Instructions to follow: Copy out the text of each of the items below word for word, leaving out the pictures.

Material for the task:
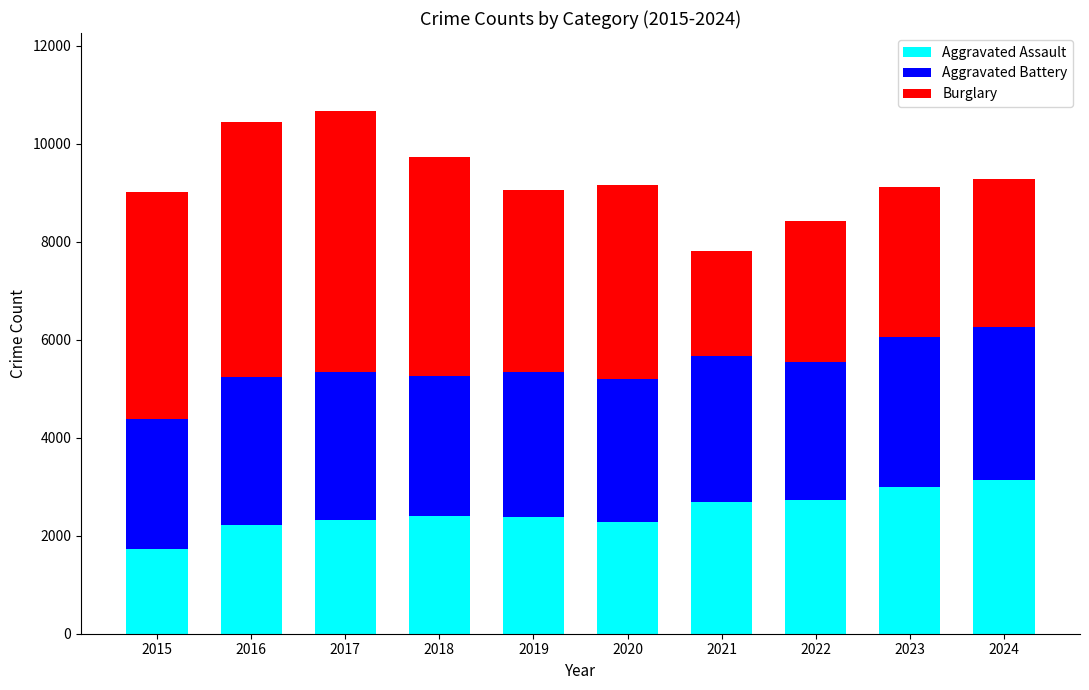

How many values in the Aggravated Assault series are below 2397?

5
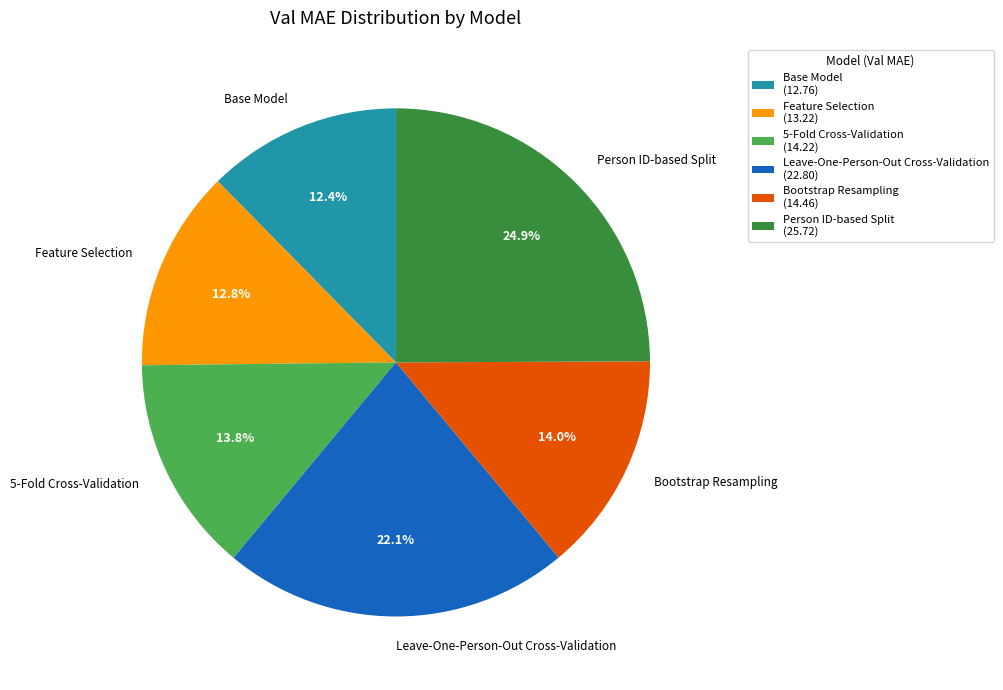

Count the number of slices in the pie.

6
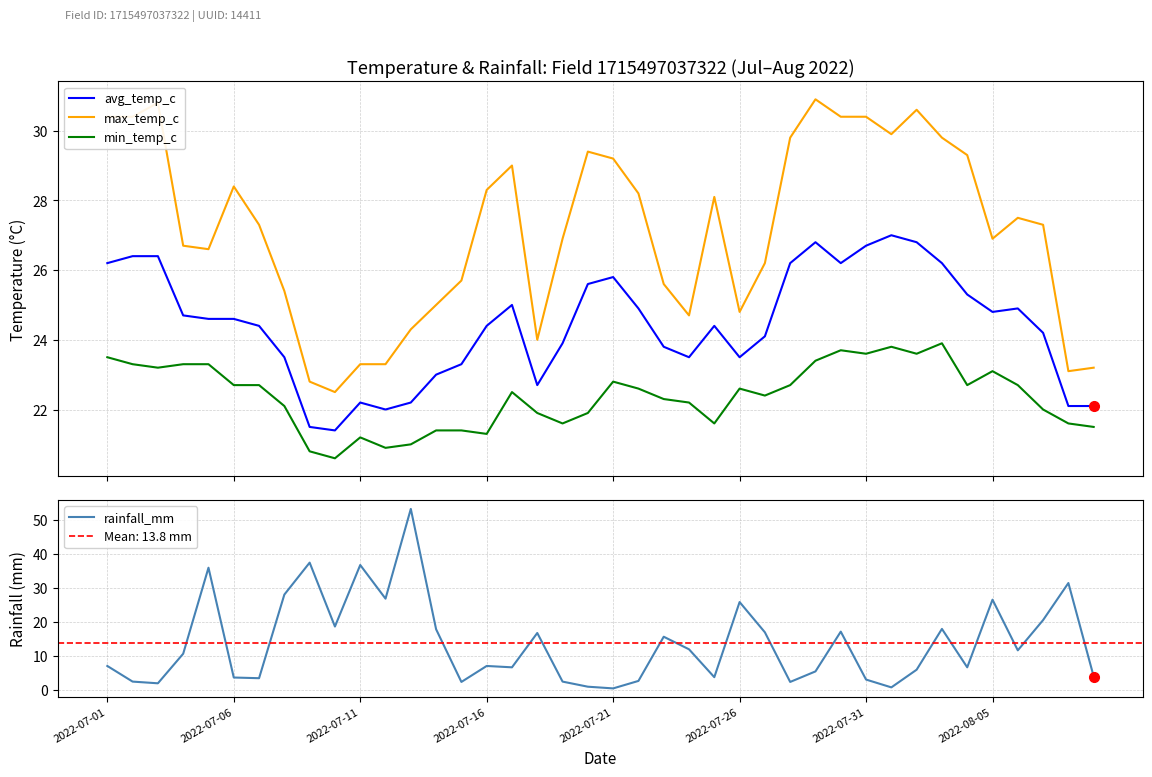

In min_temp_c, how many points are lower than both neighbors (excluding endpoints)?

10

Written solution:
How many values in the Aggravated Assault series are below 2397?

5

Count the number of slices in the pie.

6

In min_temp_c, how many points are lower than both neighbors (excluding endpoints)?

10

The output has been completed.